* [TASK TO CARRY OUT]: Output all of the lines below exactly, and leave out each image.

* [TASK DATA]:
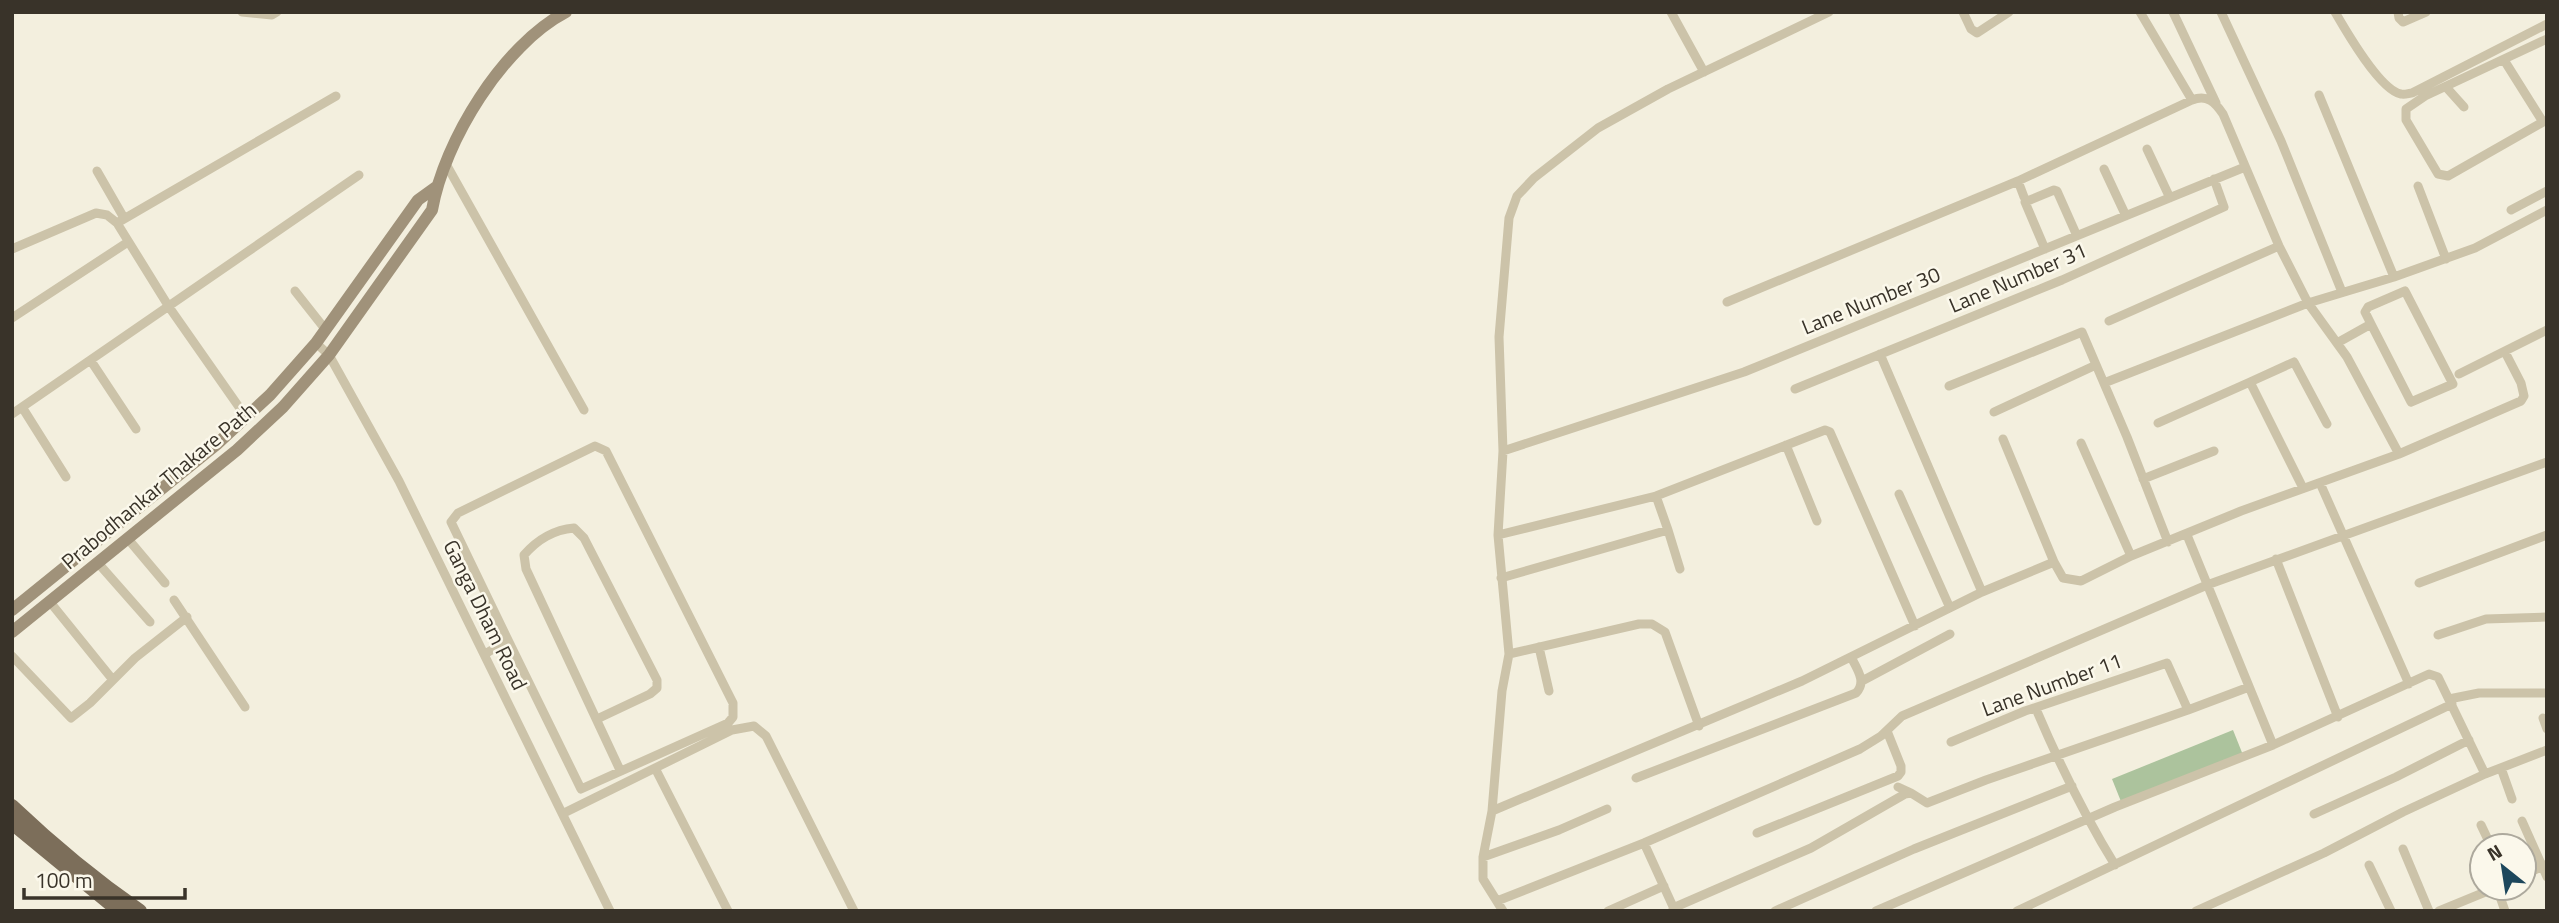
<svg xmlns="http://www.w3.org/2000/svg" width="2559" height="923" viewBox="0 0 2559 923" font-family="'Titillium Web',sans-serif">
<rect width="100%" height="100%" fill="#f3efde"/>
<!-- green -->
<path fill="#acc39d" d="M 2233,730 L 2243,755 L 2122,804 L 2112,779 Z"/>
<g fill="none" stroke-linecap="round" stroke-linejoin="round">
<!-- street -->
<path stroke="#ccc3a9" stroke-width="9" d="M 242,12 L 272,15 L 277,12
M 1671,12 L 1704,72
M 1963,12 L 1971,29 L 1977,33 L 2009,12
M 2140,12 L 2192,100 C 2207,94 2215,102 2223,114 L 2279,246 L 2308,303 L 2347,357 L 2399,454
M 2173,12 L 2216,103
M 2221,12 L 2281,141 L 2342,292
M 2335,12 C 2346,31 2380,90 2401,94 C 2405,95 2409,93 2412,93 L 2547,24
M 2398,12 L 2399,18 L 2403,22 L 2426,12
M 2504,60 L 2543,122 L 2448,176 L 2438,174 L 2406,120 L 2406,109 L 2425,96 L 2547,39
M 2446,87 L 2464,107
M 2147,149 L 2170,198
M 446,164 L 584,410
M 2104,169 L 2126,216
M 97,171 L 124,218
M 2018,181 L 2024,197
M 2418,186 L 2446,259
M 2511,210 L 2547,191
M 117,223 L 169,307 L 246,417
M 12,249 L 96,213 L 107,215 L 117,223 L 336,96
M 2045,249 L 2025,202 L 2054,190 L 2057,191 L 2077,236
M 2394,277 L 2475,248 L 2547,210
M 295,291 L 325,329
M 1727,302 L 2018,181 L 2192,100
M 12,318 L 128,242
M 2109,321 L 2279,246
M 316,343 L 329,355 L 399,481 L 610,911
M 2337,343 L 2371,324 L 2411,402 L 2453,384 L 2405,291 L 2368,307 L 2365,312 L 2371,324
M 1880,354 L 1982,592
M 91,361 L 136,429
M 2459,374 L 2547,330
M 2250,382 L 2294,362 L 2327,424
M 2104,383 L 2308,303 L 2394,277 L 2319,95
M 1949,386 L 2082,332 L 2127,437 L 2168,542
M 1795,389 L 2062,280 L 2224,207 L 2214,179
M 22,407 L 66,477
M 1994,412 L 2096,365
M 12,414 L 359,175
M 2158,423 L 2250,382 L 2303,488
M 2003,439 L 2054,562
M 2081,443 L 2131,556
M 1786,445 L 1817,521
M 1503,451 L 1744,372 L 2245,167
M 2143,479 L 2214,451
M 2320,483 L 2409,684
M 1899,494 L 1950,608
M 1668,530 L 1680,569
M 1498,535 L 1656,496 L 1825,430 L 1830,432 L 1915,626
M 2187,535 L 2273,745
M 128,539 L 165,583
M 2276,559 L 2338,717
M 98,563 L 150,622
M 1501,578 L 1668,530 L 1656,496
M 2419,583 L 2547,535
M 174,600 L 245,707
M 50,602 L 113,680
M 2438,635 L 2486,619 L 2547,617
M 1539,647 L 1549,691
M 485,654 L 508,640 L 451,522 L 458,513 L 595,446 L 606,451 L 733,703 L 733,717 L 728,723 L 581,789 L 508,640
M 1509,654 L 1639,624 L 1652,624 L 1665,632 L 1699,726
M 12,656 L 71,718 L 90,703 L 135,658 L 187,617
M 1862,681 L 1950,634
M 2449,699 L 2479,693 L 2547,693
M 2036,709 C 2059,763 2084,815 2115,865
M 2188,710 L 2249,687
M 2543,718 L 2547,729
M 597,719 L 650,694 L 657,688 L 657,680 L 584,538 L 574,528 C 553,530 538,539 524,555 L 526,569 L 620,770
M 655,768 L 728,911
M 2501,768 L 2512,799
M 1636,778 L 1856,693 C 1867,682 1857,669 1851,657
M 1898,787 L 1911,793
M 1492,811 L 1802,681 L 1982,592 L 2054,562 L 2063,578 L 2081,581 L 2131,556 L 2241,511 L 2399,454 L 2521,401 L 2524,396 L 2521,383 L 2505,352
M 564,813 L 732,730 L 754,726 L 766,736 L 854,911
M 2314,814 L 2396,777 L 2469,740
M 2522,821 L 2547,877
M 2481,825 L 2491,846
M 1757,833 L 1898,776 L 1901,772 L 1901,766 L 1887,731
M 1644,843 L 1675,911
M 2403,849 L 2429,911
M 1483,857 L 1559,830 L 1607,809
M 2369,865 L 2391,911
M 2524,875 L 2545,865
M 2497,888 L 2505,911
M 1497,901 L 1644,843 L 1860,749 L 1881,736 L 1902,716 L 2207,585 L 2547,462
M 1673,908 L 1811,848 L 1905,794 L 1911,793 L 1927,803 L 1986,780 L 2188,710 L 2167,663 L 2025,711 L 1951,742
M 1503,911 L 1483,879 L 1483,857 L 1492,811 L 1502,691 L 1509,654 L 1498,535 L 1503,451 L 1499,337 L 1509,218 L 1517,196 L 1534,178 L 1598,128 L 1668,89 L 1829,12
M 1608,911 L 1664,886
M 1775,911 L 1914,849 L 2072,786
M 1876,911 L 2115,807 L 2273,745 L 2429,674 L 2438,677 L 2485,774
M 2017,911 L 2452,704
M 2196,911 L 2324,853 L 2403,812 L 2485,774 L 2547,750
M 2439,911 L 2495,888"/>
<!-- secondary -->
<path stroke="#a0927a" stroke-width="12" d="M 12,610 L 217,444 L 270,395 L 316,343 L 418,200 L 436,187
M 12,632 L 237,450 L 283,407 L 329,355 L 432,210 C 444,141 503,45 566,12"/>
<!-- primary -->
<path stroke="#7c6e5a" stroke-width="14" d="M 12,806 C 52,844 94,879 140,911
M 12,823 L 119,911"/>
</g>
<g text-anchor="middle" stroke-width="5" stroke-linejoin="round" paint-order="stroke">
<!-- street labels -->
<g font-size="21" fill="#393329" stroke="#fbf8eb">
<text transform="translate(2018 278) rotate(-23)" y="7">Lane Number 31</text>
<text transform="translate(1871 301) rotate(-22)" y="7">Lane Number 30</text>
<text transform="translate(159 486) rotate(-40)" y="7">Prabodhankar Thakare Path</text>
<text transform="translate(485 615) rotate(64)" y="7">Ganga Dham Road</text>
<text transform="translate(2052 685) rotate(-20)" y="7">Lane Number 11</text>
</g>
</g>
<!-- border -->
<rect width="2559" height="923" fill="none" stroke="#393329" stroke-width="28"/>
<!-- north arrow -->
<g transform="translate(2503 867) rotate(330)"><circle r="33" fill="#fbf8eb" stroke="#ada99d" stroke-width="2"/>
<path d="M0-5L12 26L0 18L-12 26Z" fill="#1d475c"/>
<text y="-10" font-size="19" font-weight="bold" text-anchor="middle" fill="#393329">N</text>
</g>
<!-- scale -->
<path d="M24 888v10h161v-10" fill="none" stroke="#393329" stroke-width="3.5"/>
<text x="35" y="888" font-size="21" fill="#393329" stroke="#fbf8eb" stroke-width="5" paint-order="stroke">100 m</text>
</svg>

* [OUTPUT FOR THIS EXERCISE]:
<svg xmlns="http://www.w3.org/2000/svg" width="2559" height="923" viewBox="0 0 2559 923" font-family="'Titillium Web',sans-serif">
<rect width="100%" height="100%" fill="#f3efde"/>
<!-- green -->
<path fill="#acc39d" d="M 2233,730 L 2243,755 L 2122,804 L 2112,779 Z"/>
<g fill="none" stroke-linecap="round" stroke-linejoin="round">
<!-- street -->
<path stroke="#ccc3a9" stroke-width="9" d="M 242,12 L 272,15 L 277,12
M 1671,12 L 1704,72
M 1963,12 L 1971,29 L 1977,33 L 2009,12
M 2140,12 L 2192,100 C 2207,94 2215,102 2223,114 L 2279,246 L 2308,303 L 2347,357 L 2399,454
M 2173,12 L 2216,103
M 2221,12 L 2281,141 L 2342,292
M 2335,12 C 2346,31 2380,90 2401,94 C 2405,95 2409,93 2412,93 L 2547,24
M 2398,12 L 2399,18 L 2403,22 L 2426,12
M 2504,60 L 2543,122 L 2448,176 L 2438,174 L 2406,120 L 2406,109 L 2425,96 L 2547,39
M 2446,87 L 2464,107
M 2147,149 L 2170,198
M 446,164 L 584,410
M 2104,169 L 2126,216
M 97,171 L 124,218
M 2018,181 L 2024,197
M 2418,186 L 2446,259
M 2511,210 L 2547,191
M 117,223 L 169,307 L 246,417
M 12,249 L 96,213 L 107,215 L 117,223 L 336,96
M 2045,249 L 2025,202 L 2054,190 L 2057,191 L 2077,236
M 2394,277 L 2475,248 L 2547,210
M 295,291 L 325,329
M 1727,302 L 2018,181 L 2192,100
M 12,318 L 128,242
M 2109,321 L 2279,246
M 316,343 L 329,355 L 399,481 L 610,911
M 2337,343 L 2371,324 L 2411,402 L 2453,384 L 2405,291 L 2368,307 L 2365,312 L 2371,324
M 1880,354 L 1982,592
M 91,361 L 136,429
M 2459,374 L 2547,330
M 2250,382 L 2294,362 L 2327,424
M 2104,383 L 2308,303 L 2394,277 L 2319,95
M 1949,386 L 2082,332 L 2127,437 L 2168,542
M 1795,389 L 2062,280 L 2224,207 L 2214,179
M 22,407 L 66,477
M 1994,412 L 2096,365
M 12,414 L 359,175
M 2158,423 L 2250,382 L 2303,488
M 2003,439 L 2054,562
M 2081,443 L 2131,556
M 1786,445 L 1817,521
M 1503,451 L 1744,372 L 2245,167
M 2143,479 L 2214,451
M 2320,483 L 2409,684
M 1899,494 L 1950,608
M 1668,530 L 1680,569
M 1498,535 L 1656,496 L 1825,430 L 1830,432 L 1915,626
M 2187,535 L 2273,745
M 128,539 L 165,583
M 2276,559 L 2338,717
M 98,563 L 150,622
M 1501,578 L 1668,530 L 1656,496
M 2419,583 L 2547,535
M 174,600 L 245,707
M 50,602 L 113,680
M 2438,635 L 2486,619 L 2547,617
M 1539,647 L 1549,691
M 485,654 L 508,640 L 451,522 L 458,513 L 595,446 L 606,451 L 733,703 L 733,717 L 728,723 L 581,789 L 508,640
M 1509,654 L 1639,624 L 1652,624 L 1665,632 L 1699,726
M 12,656 L 71,718 L 90,703 L 135,658 L 187,617
M 1862,681 L 1950,634
M 2449,699 L 2479,693 L 2547,693
M 2036,709 C 2059,763 2084,815 2115,865
M 2188,710 L 2249,687
M 2543,718 L 2547,729
M 597,719 L 650,694 L 657,688 L 657,680 L 584,538 L 574,528 C 553,530 538,539 524,555 L 526,569 L 620,770
M 655,768 L 728,911
M 2501,768 L 2512,799
M 1636,778 L 1856,693 C 1867,682 1857,669 1851,657
M 1898,787 L 1911,793
M 1492,811 L 1802,681 L 1982,592 L 2054,562 L 2063,578 L 2081,581 L 2131,556 L 2241,511 L 2399,454 L 2521,401 L 2524,396 L 2521,383 L 2505,352
M 564,813 L 732,730 L 754,726 L 766,736 L 854,911
M 2314,814 L 2396,777 L 2469,740
M 2522,821 L 2547,877
M 2481,825 L 2491,846
M 1757,833 L 1898,776 L 1901,772 L 1901,766 L 1887,731
M 1644,843 L 1675,911
M 2403,849 L 2429,911
M 1483,857 L 1559,830 L 1607,809
M 2369,865 L 2391,911
M 2524,875 L 2545,865
M 2497,888 L 2505,911
M 1497,901 L 1644,843 L 1860,749 L 1881,736 L 1902,716 L 2207,585 L 2547,462
M 1673,908 L 1811,848 L 1905,794 L 1911,793 L 1927,803 L 1986,780 L 2188,710 L 2167,663 L 2025,711 L 1951,742
M 1503,911 L 1483,879 L 1483,857 L 1492,811 L 1502,691 L 1509,654 L 1498,535 L 1503,451 L 1499,337 L 1509,218 L 1517,196 L 1534,178 L 1598,128 L 1668,89 L 1829,12
M 1608,911 L 1664,886
M 1775,911 L 1914,849 L 2072,786
M 1876,911 L 2115,807 L 2273,745 L 2429,674 L 2438,677 L 2485,774
M 2017,911 L 2452,704
M 2196,911 L 2324,853 L 2403,812 L 2485,774 L 2547,750
M 2439,911 L 2495,888"/>
<!-- secondary -->
<path stroke="#a0927a" stroke-width="12" d="M 12,610 L 217,444 L 270,395 L 316,343 L 418,200 L 436,187
M 12,632 L 237,450 L 283,407 L 329,355 L 432,210 C 444,141 503,45 566,12"/>
<!-- primary -->
<path stroke="#7c6e5a" stroke-width="14" d="M 12,806 C 52,844 94,879 140,911
M 12,823 L 119,911"/>
</g>
<g text-anchor="middle" stroke-width="5" stroke-linejoin="round" paint-order="stroke">
<!-- street labels -->
<g font-size="21" fill="#393329" stroke="#fbf8eb">
<text transform="translate(2018 278) rotate(-23)" y="7">Lane Number 31</text>
<text transform="translate(1871 301) rotate(-22)" y="7">Lane Number 30</text>
<text transform="translate(159 486) rotate(-40)" y="7">Prabodhankar Thakare Path</text>
<text transform="translate(485 615) rotate(64)" y="7">Ganga Dham Road</text>
<text transform="translate(2052 685) rotate(-20)" y="7">Lane Number 11</text>
</g>
</g>
<!-- border -->
<rect width="2559" height="923" fill="none" stroke="#393329" stroke-width="28"/>
<!-- north arrow -->
<g transform="translate(2503 867) rotate(330)"><circle r="33" fill="#fbf8eb" stroke="#ada99d" stroke-width="2"/>
<path d="M0-5L12 26L0 18L-12 26Z" fill="#1d475c"/>
<text y="-10" font-size="19" font-weight="bold" text-anchor="middle" fill="#393329">N</text>
</g>
<!-- scale -->
<path d="M24 888v10h161v-10" fill="none" stroke="#393329" stroke-width="3.5"/>
<text x="35" y="888" font-size="21" fill="#393329" stroke="#fbf8eb" stroke-width="5" paint-order="stroke">100 m</text>
</svg>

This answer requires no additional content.